Actually it would still converge -- twice -- wouldn't it?  And I don't think any single switch would have two root ports with two different root bridges.  The bpdu filter would prevent each half of the vlan from even knowing that spanning tree was running in the other half.

Antonio Knox
Level 7
Level 7

Unfortunately, BBDU filter doesn't stop BPDUs. So still, your LAN wouldn't converge. Once a BPDU is received on a port running BPDU filter it participates in STP as a normal STP port would, sending and receiving BPDUs. Additionally I'm not sure you want to run portfast between trunk ports.  This is not a good design. If you want two root bridges, you will be better served running MSTP.

Sent from Cisco Technical Support iPhone App

Edit: I said that it wouldn't converge.  I was saying this hypothetically in the case that there were 2 root bridges (which there wouldn't unless you were running multiple spanning trees or PVST).  The best you can hope for in terms of attempting to achieve two root bridges in a single spanning tree would be a root primary and a root secondary.

mlund
Level 7
Level 7

Hi Mike

If You divide the campus into two domains, and only connect the two domains with a single connection. At the same time, configure bpdu-filter on the interfaces connecting these two domains. Important is that the bpdu-filter is configured in interface mode not global mode. Then You have divided into two different spanning-tree domain, and got two root-bridges.

However You can not have two connection-points with this scenario, if You do, it will end up with a loop.

So, for redundancy reasons, this is a bad idea. If You don't need redundance, You can do it.

/Mikael

Hi,

IMHO, you could bring redundancy by using EtherChannels in the connecting point (terminated on different physical switches in a stack, e.g.).

But I see a bigger problem: In most LAN topologies there would be a question where to put that two STP roots to create a really effective topology.

BR,

Milan

bmuggall
Level 1
Level 1

Hi,

    I understood this question to little extent. This is poor and invalid design. Following are the things I got in my mind when I read this question.

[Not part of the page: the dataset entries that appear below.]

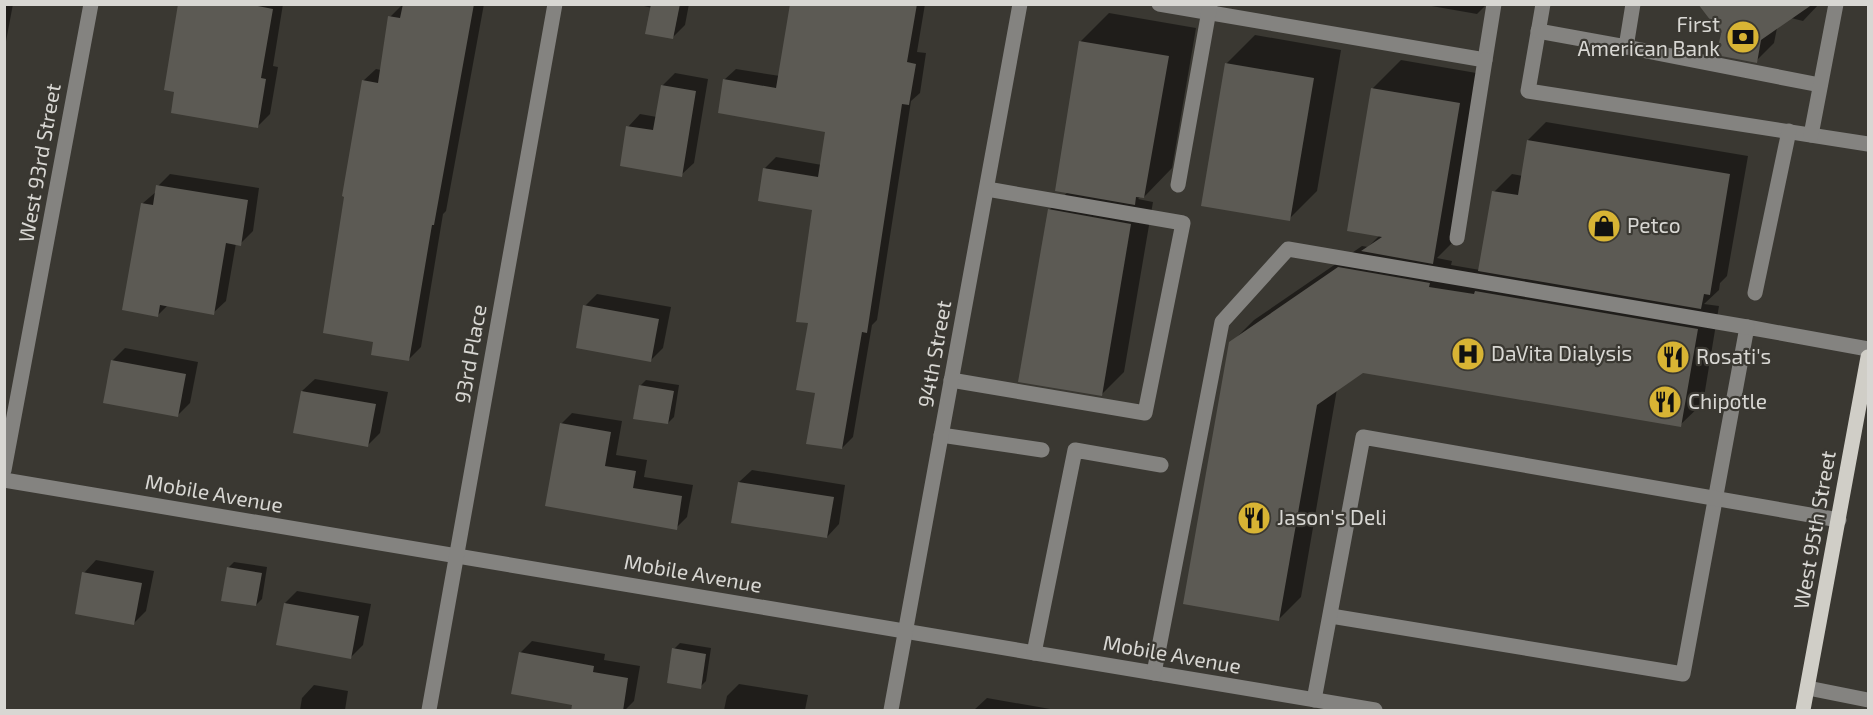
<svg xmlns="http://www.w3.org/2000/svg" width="1873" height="715" viewBox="0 0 1873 715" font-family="'Exo 2',sans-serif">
<rect width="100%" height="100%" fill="#3a3832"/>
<g fill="#0007">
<polygon points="4,4 13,4 4,52"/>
<polygon points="180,4 283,4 273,66 278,67 270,114 258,126 176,90"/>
<polygon points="484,4 446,211 443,214 421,347 408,360 375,341 363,81 376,69 381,70 390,17 402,5"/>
<polygon points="644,4 689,4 685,25 673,37 652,8 644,6"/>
<polygon points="799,4 925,4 917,52 926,53 920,93 911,101 877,320 872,325 853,437 842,448 816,392 809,322 814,209 765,168 776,157 822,165 827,131 724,80 736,69 780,76"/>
<polygon points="1420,4 1487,4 1477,14"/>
<polygon points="1696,4 1819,4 1803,21 1791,18 1777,28 1774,43 1756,61 1722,34 1701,5"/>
<polygon points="1109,13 1196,28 1172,168 1144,197 1141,196 1138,199 1153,202 1124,372 1102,394 1049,210 1068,192 1056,190 1081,41"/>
<polygon points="1255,35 1341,50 1317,191 1289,219 1226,64"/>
<polygon points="1401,60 1488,75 1461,234 1437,258 1452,261 1451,265 1480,270 1494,192 1512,174 1523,176 1528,140 1546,122 1748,156 1727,276 1720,283 1719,290 1704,304 1719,306 1703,403 1680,425 1362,371 1337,389 1301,597 1278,620 1231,343 1254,320 1362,246 1368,247 1380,235 1373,88"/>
<polygon points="675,73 708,79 694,163 681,175 628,127 640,114 657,117 662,86"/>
<polygon points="170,174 259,188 253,231 240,244 236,243 226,301 213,313 168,305 158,315 143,203 157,191 158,186"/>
<polygon points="597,294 671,307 663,348 651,360 585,306"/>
<polygon points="125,348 198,362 190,403 178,415 112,361"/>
<polygon points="315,379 388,392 380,433 368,445 302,391"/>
<polygon points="646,380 679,385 674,417 668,423 640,386"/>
<polygon points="572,413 622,421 616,455 647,460 644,477 693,485 687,517 676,528 547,505 561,424"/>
<polygon points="752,470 845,485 839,524 827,537 739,482"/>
<polygon points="96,560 154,571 146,611 134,623 84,573"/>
<polygon points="234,562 267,567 262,599 256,605 228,568"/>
<polygon points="297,591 371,604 363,645 351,657 285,603"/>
<polygon points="532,641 605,654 604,660 640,666 634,701 625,710 572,710 574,704 520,653"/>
<polygon points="680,643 711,648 706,681 700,687 674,649"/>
<polygon points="739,684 808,695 805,710 724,710 727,696"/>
<polygon points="314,685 348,691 345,710 300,710 302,698"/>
<polygon points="987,698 1056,710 974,710"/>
</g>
<g fill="#5c5a54">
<polygon points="178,4 247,4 273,9 261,78 266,79 258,128 171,113 174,92 164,90"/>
<polygon points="403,4 474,4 434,225 432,225 409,361 371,355 373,342 323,333 344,197 342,196 362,80 378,83 388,16 400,18"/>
<polygon points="651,4 680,4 673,39 645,34"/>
<polygon points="790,4 917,4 907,62 916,64 909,105 902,104 867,333 862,332 842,449 806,444 815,393 796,390 808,323 796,322 812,210 758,201 763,168 818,177 825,132 718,113 723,79 776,88"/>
<polygon points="1698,4 1813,4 1761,40 1757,63 1716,55 1721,34"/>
<polygon points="1079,41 1169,56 1144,198 1136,197 1135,205 1055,191"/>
<polygon points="1225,63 1314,78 1290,221 1201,206"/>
<polygon points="661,85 696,91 682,177 620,166 626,126 653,130"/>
<polygon points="1371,88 1460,103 1433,264 1361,251 1382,237 1347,231"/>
<polygon points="1527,140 1730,174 1710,295 1704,294 1701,309 1478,271 1492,191 1518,195"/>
<polygon points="156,185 248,200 241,246 226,243 214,315 160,305 158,317 122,310 141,203 153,205"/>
<polygon points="1048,209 1131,224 1102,396 1018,382"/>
<polygon points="1338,267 1430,283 1429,287 1474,294 1475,291 1698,329 1681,427 1363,373 1317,405 1279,621 1183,604 1229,342"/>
<polygon points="583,305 659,319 651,362 576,348"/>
<polygon points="111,360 186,374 178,417 103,403"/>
<polygon points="639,385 674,391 668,424 633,419"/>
<polygon points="301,391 376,404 368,447 293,433"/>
<polygon points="560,423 611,432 605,466 636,471 633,488 682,496 677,530 545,506"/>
<polygon points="738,482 834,497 827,538 731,523"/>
<polygon points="227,567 262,573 256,606 221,601"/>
<polygon points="82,572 142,583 134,625 75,614"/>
<polygon points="284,603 359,616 351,659 276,645"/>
<polygon points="672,648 706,654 701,689 667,683"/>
<polygon points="519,652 594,666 593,672 628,678 623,711 571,711 572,705 511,694"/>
</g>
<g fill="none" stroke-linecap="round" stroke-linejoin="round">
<g stroke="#848380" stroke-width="15">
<polyline points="1159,4 1485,60 1494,4"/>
<polyline points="1543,4 1528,91 1868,144"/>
<polyline points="1538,31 1626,47 1633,4"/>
<polyline points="1626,47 1820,85"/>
<polyline points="1811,135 1836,4"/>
<polyline points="1178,185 1210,5"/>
<polyline points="1457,238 1485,60"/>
<polyline points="1755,293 1789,131"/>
<polyline points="951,380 1145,413 1183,223 987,189"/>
<polyline points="941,435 1042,450"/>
<polyline points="4,470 91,4"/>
<polyline points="4,480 1375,710"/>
<polyline points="1331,616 1683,674 1747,327 1868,349"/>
<polyline points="1034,653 1075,450 1161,465"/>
<polyline points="1154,673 1222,322 1288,249 1747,327"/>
<polyline points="1808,688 1868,700"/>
<polyline points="1314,700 1363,437 1839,520"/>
<polyline points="429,710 555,4"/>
<polyline points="891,710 1020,4"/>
</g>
<polyline stroke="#d0cec7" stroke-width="15" points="1803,710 1868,357"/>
</g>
<defs>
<symbol id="bank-disc" viewBox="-11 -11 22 22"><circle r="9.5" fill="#d8b434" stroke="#3a3832"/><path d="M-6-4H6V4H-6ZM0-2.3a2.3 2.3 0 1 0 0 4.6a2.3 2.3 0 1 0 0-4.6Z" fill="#111"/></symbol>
<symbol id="shop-disc" viewBox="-11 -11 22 22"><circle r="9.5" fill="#d8b434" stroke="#3a3832"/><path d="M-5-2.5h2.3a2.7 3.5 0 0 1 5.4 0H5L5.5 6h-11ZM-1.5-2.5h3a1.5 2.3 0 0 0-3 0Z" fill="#111"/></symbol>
<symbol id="hospital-disc" viewBox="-11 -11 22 22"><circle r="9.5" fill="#d8b434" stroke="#3a3832"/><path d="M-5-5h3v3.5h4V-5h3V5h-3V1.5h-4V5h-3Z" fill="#111"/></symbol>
<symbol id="restaurant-disc" viewBox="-11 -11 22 22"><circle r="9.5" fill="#d8b434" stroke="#3a3832"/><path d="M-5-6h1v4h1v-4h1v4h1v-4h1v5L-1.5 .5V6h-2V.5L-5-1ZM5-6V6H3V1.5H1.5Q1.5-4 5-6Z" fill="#111"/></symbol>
</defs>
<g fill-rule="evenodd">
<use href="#bank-disc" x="1724" y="18" width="38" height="38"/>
<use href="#shop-disc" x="1585" y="207" width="38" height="38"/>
<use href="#hospital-disc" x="1449" y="335" width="38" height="38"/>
<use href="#restaurant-disc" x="1654" y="338" width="38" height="38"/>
<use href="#restaurant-disc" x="1646" y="383" width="38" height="38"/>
<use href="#restaurant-disc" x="1235" y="499" width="38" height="38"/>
</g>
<g text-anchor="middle" stroke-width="4.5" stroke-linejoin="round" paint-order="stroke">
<g font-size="21" fill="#d8d7d3" stroke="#3a3832" text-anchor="start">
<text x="1720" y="32" text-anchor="end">First<tspan x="1720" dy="24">American Bank</tspan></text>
<text x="1627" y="233">Petco</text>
<text x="1491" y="361">DaVita Dialysis</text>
<text x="1696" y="364">Rosati's</text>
<text x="1688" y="409">Chipotle</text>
<text x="1277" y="525">Jason's Deli</text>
</g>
<g font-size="21" fill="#d8d7d3" stroke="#3a3832">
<text transform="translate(40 163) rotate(-80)" y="7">West 93rd Street</text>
<text transform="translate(471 354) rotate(-80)" y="7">93rd Place</text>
<text transform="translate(935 354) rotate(-80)" y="7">94th Street</text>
<text transform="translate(214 494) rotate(10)" y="7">Mobile Avenue</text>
<text transform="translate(1815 530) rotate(-80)" y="7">West 95th Street</text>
<text transform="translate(693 574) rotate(10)" y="7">Mobile Avenue</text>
<text transform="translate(1172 655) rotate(10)" y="7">Mobile Avenue</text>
</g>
</g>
<rect width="1873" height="715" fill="none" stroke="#d8d7d3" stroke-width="12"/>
</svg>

- When you configure BPDU filter on two sides of the same segment(ie on two bridges to break LAN into two as you told), those two ports will become designated ports for their invidual STP instances. Having two designated ports in the same segment is invalid

- When there is a topology change in one of the STP divisions, TCN BPDU from one division travels to another causing exceeding 7 hops

- When there is a broadcast or unknown-unicast, packet will be flooded from one division to another

- Finally, it wont meet the purpose what you are looking for. Still L3 is needed for communication between those two divisions which is the original point described cisco.

Reg,

Balu

Thank you for all the replies.  I do agree that this would be a horrible design destined for failure.  But, I do think it's an interesting idea to try in a lab -- as long as you can guarantee that no BPDU's will flow between the two STP "domains" at the point of the split, then I'm not sure why it wouldn't work at least in theory.  And your point is well taken that there could be no redundant links at the point of the split, execpt for etherchannel as was mentioned.  That, in itself, I think is the deal breaker.